Scientist find new way to corral genetically engineered bacteria
Scientists have engineered a new way to genetically modify organisms so they’re less likely to spread uncontrollably in the wild and wreak havoc. By creating bacteria that require molecules not found in nature to survive, the scientists have set the stage for a safer way to use genetically modified bacteria to make medicines, fuels and other useful chemicals.
Two teams of researchers separately used E. coli as a test case, engineering the bacterium to depend on human-made versions of amino acids, the researchers report online January 21 in Nature. Bacteria use amino acids to make proteins.
The new method drastically cuts the likelihood of genetically engineered bacteria escaping into the environment, says Floyd Romesberg, a synthetic biologist at Scripps Research Institute in La Jolla, Calif.
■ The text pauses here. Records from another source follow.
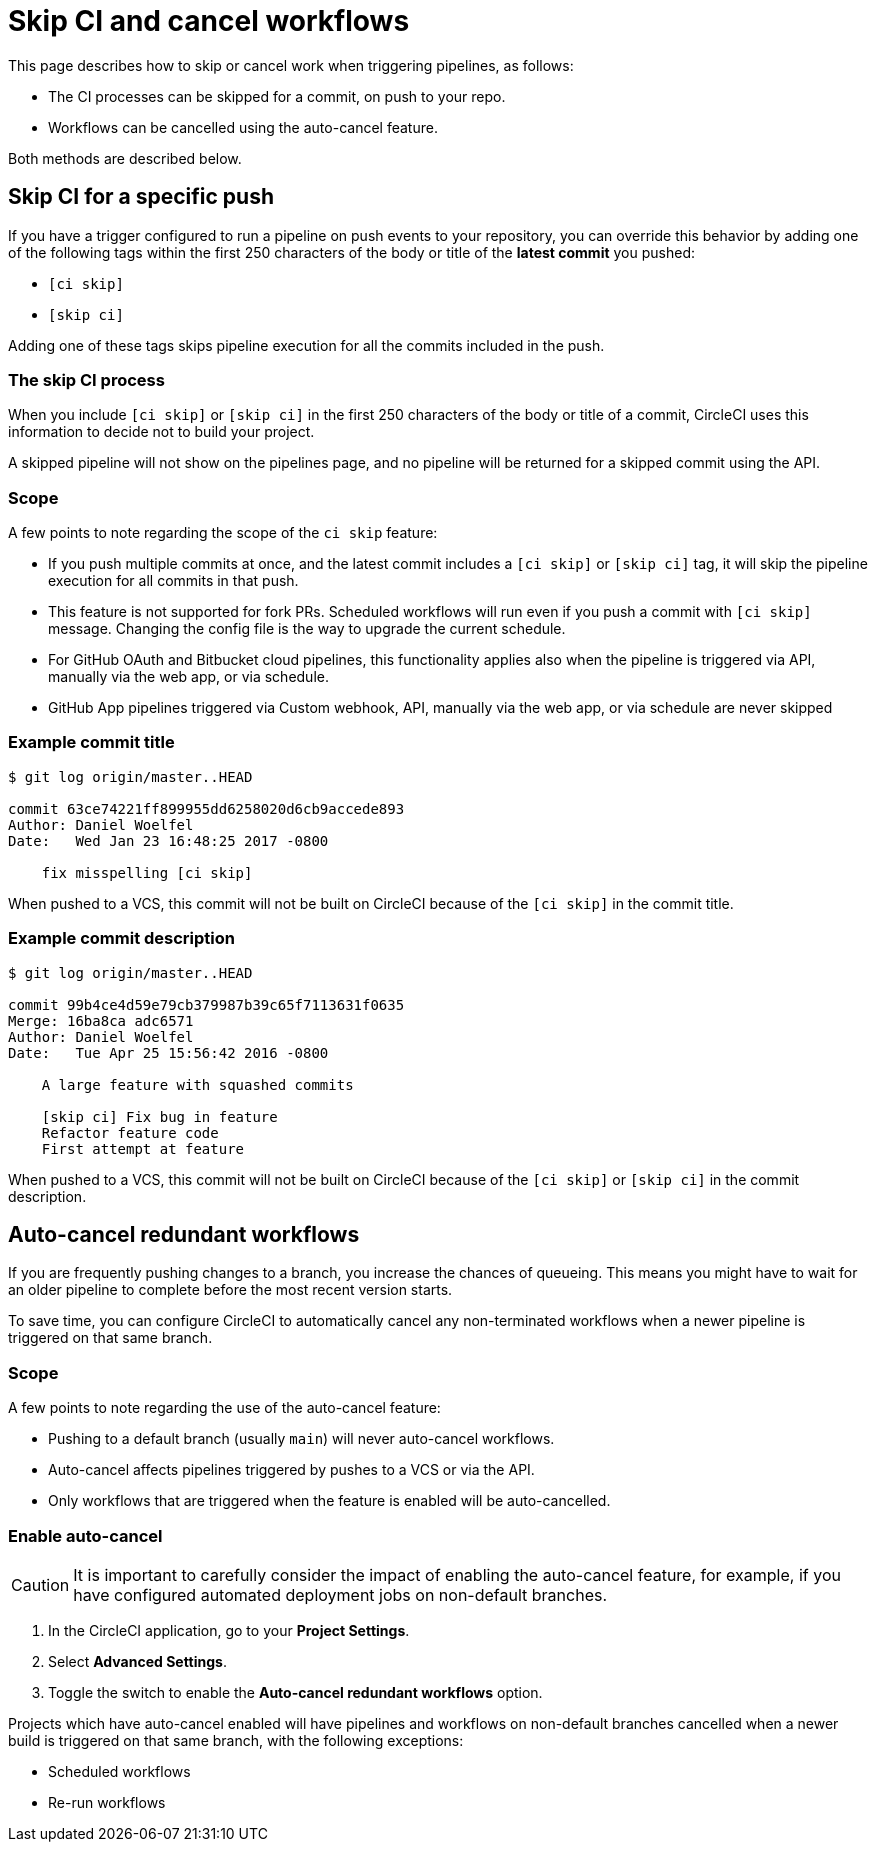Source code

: = Skip CI and cancel workflows
:page-platform: Cloud, Server v4+
:page-description: This document describes the options available to you for controlling when work is automatically carried out on your project, by skipping jobs or auto-cancelling workflows.
:experimental:

This page describes how to skip or cancel work when triggering pipelines, as follows:

* The CI processes can be skipped for a commit, on push to your repo.
* Workflows can be cancelled using the auto-cancel feature.

Both methods are described below.

[#skip-jobs]
== Skip CI for a specific push

If you have a trigger configured to run a pipeline on push events to your repository, you can override this behavior by adding one of the following tags within the first 250 characters of the body or title of the **latest commit** you pushed:

* `[ci skip]`
* `[skip ci]`

Adding one of these tags skips pipeline execution for all the commits included in the push.

=== The skip CI process

When you include `[ci skip]` or `[skip ci]` in the first 250 characters of the body or title of a commit, CircleCI uses this information to decide not to build your project.

A skipped pipeline will not show on the pipelines page, and no pipeline will be returned for a skipped commit using the API.


=== Scope

A few points to note regarding the scope of the `ci skip` feature:

* If you push multiple commits at once, and the latest commit includes a `[ci skip]` or `[skip ci]` tag, it will skip the pipeline execution for all commits in that push.
* This feature is not supported for fork PRs. Scheduled workflows will run even if you push a commit with `[ci skip]` message. Changing the config file is the way to upgrade the current schedule.
* For GitHub OAuth and Bitbucket cloud pipelines, this functionality applies also when the pipeline is triggered via API, manually via the web app, or via schedule.
* GitHub App pipelines triggered via Custom webhook, API, manually via the web app, or via schedule are never skipped

=== Example commit title

```shell
$ git log origin/master..HEAD

commit 63ce74221ff899955dd6258020d6cb9accede893
Author: Daniel Woelfel
Date:   Wed Jan 23 16:48:25 2017 -0800

    fix misspelling [ci skip]
```

When pushed to a VCS, this commit will not be built on CircleCI because of the `[ci skip]` in the commit title.

=== Example commit description

```shell
$ git log origin/master..HEAD

commit 99b4ce4d59e79cb379987b39c65f7113631f0635
Merge: 16ba8ca adc6571
Author: Daniel Woelfel
Date:   Tue Apr 25 15:56:42 2016 -0800

    A large feature with squashed commits

    [skip ci] Fix bug in feature
    Refactor feature code
    First attempt at feature
```

When pushed to a VCS, this commit will not be built on CircleCI because of the `[ci skip]` or `[skip ci]` in the commit description.

[#auto-cancel]
== Auto-cancel redundant workflows

If you are frequently pushing changes to a branch, you increase the chances of queueing. This means you might have to wait for an older pipeline to complete before the most recent version starts.

To save time, you can configure CircleCI to automatically cancel any non-terminated workflows when a newer pipeline is triggered on that same branch.

=== Scope

A few points to note regarding the use of the auto-cancel feature:

* Pushing to a default branch (usually `main`) will never auto-cancel workflows.
* Auto-cancel affects pipelines triggered by pushes to a VCS or via the API.
* Only workflows that are triggered when the feature is enabled will be auto-cancelled.

### Enable auto-cancel

CAUTION: It is important to carefully consider the impact of enabling the auto-cancel feature, for example, if you have configured automated deployment jobs on non-default branches.

. In the CircleCI application, go to your **Project Settings**.

. Select **Advanced Settings**.

. Toggle the switch to enable the **Auto-cancel redundant workflows** option.

Projects which have auto-cancel enabled will have pipelines and workflows on non-default branches cancelled when a newer build is triggered on that same branch, with the following exceptions:

* Scheduled workflows
* Re-run workflows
The dependence on human-made amino acids “really creates a firewall between the cell’s life and its natural environment.”
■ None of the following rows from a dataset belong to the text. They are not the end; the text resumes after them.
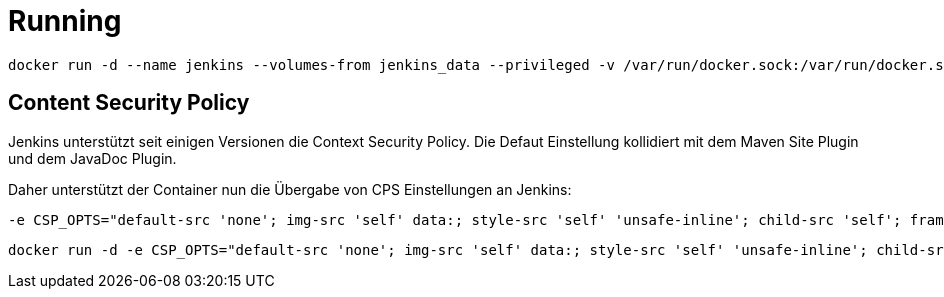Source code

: = Running

```bash
docker run -d --name jenkins --volumes-from jenkins_data --privileged -v /var/run/docker.sock:/var/run/docker.sock -p 18080:8080 -p 18778:8778 --restart=always gzockoll/jenkins
```

== Content Security Policy
Jenkins unterstützt seit einigen Versionen die Context Security Policy. Die
Defaut Einstellung kollidiert mit dem Maven Site Plugin und dem JavaDoc Plugin.

Daher unterstützt der Container nun die Übergabe von CPS Einstellungen an Jenkins:

[source]
----
-e CSP_OPTS="default-src 'none'; img-src 'self' data:; style-src 'self' 'unsafe-inline'; child-src 'self'; frame-src 'self'; script-src 'self' 'unsafe-inline';"
----


[source]
----
docker run -d -e CSP_OPTS="default-src 'none'; img-src 'self' data:; style-src 'self' 'unsafe-inline'; child-src 'self'; frame-src 'self'; script-src 'self' 'unsafe-inline';" --name jenkins --volumes-from jenkins_data --privileged -v /var/run/docker.sock:/var/run/docker.sock -p 18080:8080 -p 18778:8778 --restart=always gzockoll/jenkins
----
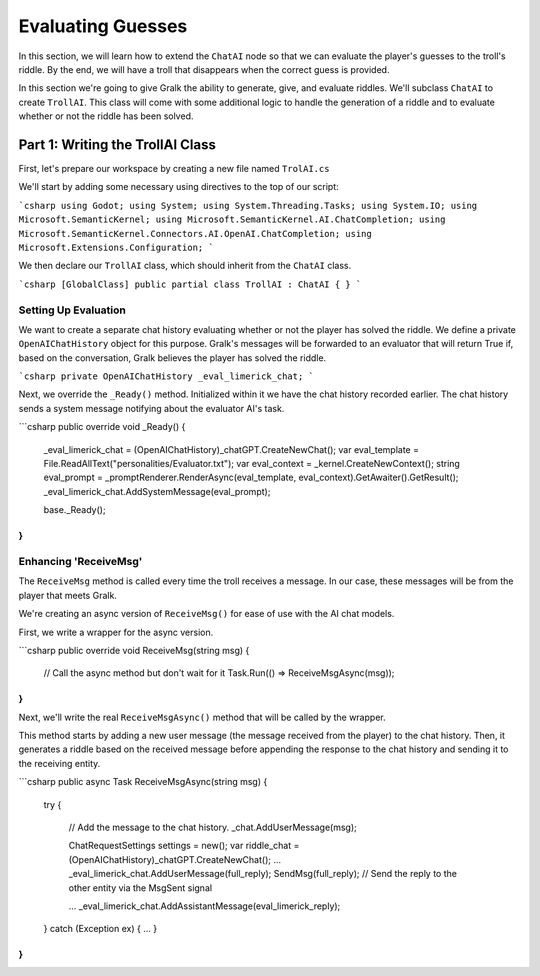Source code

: Evaluating Guesses
===================

In this section, we will learn how to extend the ``ChatAI`` node so that we can evaluate the
player's guesses to the troll's riddle. By the end, we will have a troll that disappears when the
correct guess is provided.

In this section we're going to give Gralk the ability to generate, give, and
evaluate riddles. We'll subclass ``ChatAI`` to create ``TrollAI``. This class will come
with some additional logic to handle the generation of a riddle and to evaluate
whether or not the riddle has been solved.

Part 1: Writing the TrollAI Class
---------------------------------

First, let's prepare our workspace by creating a new file named ``TrolAI.cs``

We'll start by adding some necessary using directives to the top of our script:

```csharp
using Godot;
using System;
using System.Threading.Tasks;
using System.IO;
using Microsoft.SemanticKernel;
using Microsoft.SemanticKernel.AI.ChatCompletion;
using Microsoft.SemanticKernel.Connectors.AI.OpenAI.ChatCompletion;
using Microsoft.Extensions.Configuration;
```

We then declare our ``TrollAI`` class, which should inherit from the ``ChatAI`` class. 

```csharp
[GlobalClass]
public partial class TrollAI : ChatAI
{
}
```

Setting Up Evaluation
^^^^^^^^^^^^^^^^^^^^^

We want to create a separate chat history evaluating whether or not the player
has solved the riddle. We define a private ``OpenAIChatHistory`` object for this purpose.
Gralk's messages will be forwarded to an evaluator that will return True if,
based on the conversation, Gralk believes the player has solved the riddle.

```csharp
private OpenAIChatHistory _eval_limerick_chat;
```

Next, we override the ``_Ready()`` method. Initialized within it we have the
chat history recorded earlier. The chat history sends a system message notifying
about the evaluator AI's task.

```csharp
public override void _Ready()
{
    _eval_limerick_chat = (OpenAIChatHistory)_chatGPT.CreateNewChat();
    var eval_template = File.ReadAllText("personalities/Evaluator.txt");
    var eval_context = _kernel.CreateNewContext();
    string eval_prompt = _promptRenderer.RenderAsync(eval_template, eval_context).GetAwaiter().GetResult();
    _eval_limerick_chat.AddSystemMessage(eval_prompt);

    base._Ready();
}
```

Enhancing 'ReceiveMsg'
^^^^^^^^^^^^^^^^^^^^^

The ``ReceiveMsg`` method is called every time the troll receives a message. In
our case, these messages will be from the player that meets Gralk.

We're creating an async version of ``ReceiveMsg()`` for ease of use with the AI chat models.

First, we write a wrapper for the async version.

```csharp
public override void ReceiveMsg(string msg)
{
    // Call the async method but don't wait for it
    Task.Run(() => ReceiveMsgAsync(msg));
}
```

Next, we'll write the real ``ReceiveMsgAsync()`` method that will be called by the wrapper.

This method starts by adding a new user message (the message received from the
player) to the chat history. Then, it generates a riddle based on the received
message before appending the response to the chat history and sending it to the
receiving entity.

```csharp
public async Task ReceiveMsgAsync(string msg)
{
    try
    {
        // Add the message to the chat history.
        _chat.AddUserMessage(msg);

        ChatRequestSettings settings = new();
        var riddle_chat = (OpenAIChatHistory)_chatGPT.CreateNewChat();
        ...
        _eval_limerick_chat.AddUserMessage(full_reply);
        SendMsg(full_reply);  // Send the reply to the other entity via the MsgSent signal

        ...
        _eval_limerick_chat.AddAssistantMessage(eval_limerick_reply);
    }
    catch (Exception ex)
    {
    ...
    }
}
```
One group of researchers, led by Farren Isaacs of Yale University, engineered bacteria to build proteins necessary for survival only when exposed to a human-made amino acid. “It would be like if I took the tires off your car,” explains Christopher Voigt, a bioengineer at MIT.
The proteins within the bacteria engineered by the other group, led by George Church of Harvard University, cannot fold into their proper shape without the human-made amino acid holding them together. It’s like taking the tires off your car and replacing them with tank treads, Voigt says. “In both cases, it’s the same idea: The car can’t run. But in one case, you fundamentally change what it’s running on.”
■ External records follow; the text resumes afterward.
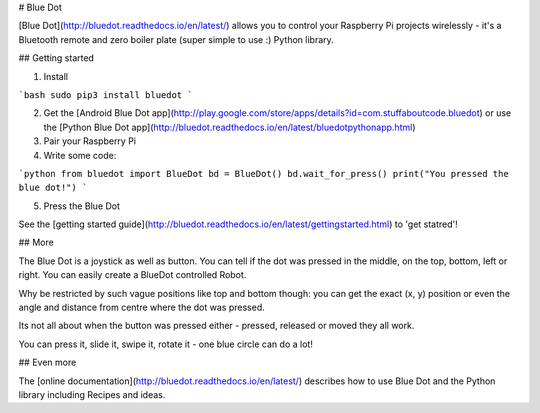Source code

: # Blue Dot

[Blue Dot](http://bluedot.readthedocs.io/en/latest/) allows you to control your Raspberry Pi projects wirelessly - it's a Bluetooth remote and zero boiler plate (super simple to use :) Python library.

## Getting started

1. Install

```bash
sudo pip3 install bluedot
```

2. Get the [Android Blue Dot app](http://play.google.com/store/apps/details?id=com.stuffaboutcode.bluedot) or use the [Python Blue Dot app](http://bluedot.readthedocs.io/en/latest/bluedotpythonapp.html)

3. Pair your Raspberry Pi

4. Write some code:

```python
from bluedot import BlueDot
bd = BlueDot()
bd.wait_for_press()
print("You pressed the blue dot!")
```

5. Press the Blue Dot

See the [getting started guide](http://bluedot.readthedocs.io/en/latest/gettingstarted.html) to 'get statred'!

## More

The Blue Dot is a joystick as well as button. You can tell if the dot was pressed in the middle, on the top, bottom, left or right. You can easily create a BlueDot controlled Robot.

Why be restricted by such vague positions like top and bottom though: you can get the exact (x, y) position or even the angle and distance from centre where the dot was pressed.

Its not all about when the button was pressed either - pressed, released or moved they all work.

You can press it, slide it, swipe it, rotate it - one blue circle can do a lot!

## Even more

The [online documentation](http://bluedot.readthedocs.io/en/latest/) describes how to use Blue Dot and the Python library including Recipes and ideas.



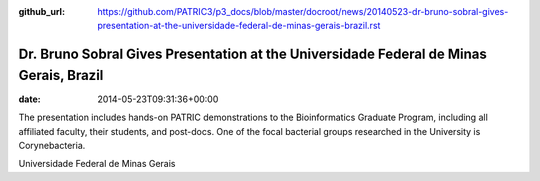 :github_url: https://github.com/PATRIC3/p3_docs/blob/master/docroot/news/20140523-dr-bruno-sobral-gives-presentation-at-the-universidade-federal-de-minas-gerais-brazil.rst

=======================================================================================
Dr. Bruno Sobral Gives Presentation at the Universidade Federal de Minas Gerais, Brazil
=======================================================================================


:date:   2014-05-23T09:31:36+00:00

The presentation includes hands-on PATRIC demonstrations to the
Bioinformatics Graduate Program, including all affiliated faculty, their
students, and post-docs. One of the focal bacterial groups researched in
the University is Corynebacteria.

Universidade Federal de Minas Gerais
Both groups tested their doctored E. coli in cultures that lacked the human-made amino acid, observing them over time to make sure the bacterial colonies could not grow. In neither case did the researchers find detectable amounts of bacteria that could survive without the human-made amino acid.
Isaacs’ group went a step further and placed their E. coli in soil and blood, which the microbes might encounter if used outside the lab. Again, the bacteria failed to thrive.
Church’s group also exposed their E. coli to wild E. coli to make sure the genetically modified bacteria could not steal DNA that would break their dependence on human-made amino acids.
Previous attempts to keep genetically engineered bacteria in check include “kill switches” that wipe out the bacteria when researchers are finished with them. But even with kill switches, altered bacteria have the potential to spread beyond the lab by mutating or swapping DNA with wild bacteria. Engineering bacteria to rely on human-made compounds “significantly reduces the threat of them ever causing trouble,” says Romesberg.
The technique also may boost genetically modified bacteria’s usefulness. “Bacteria have been engineered to produce pharmaceuticals, materials and fuels,” says Karmella Haynes, a biomedical engineer at Arizona State University in Tempe. “Now that bacteria can be designed to stay put in an industrial environment, these new bioproduction technologies can be scaled up.”
The new research also lays a foundation for broader uses of genetically engineered bacteria, Isaacs said in a press briefing. They could be used away from controlled industrial environments to boost food production, fight disease or clean up oil spills and landfills.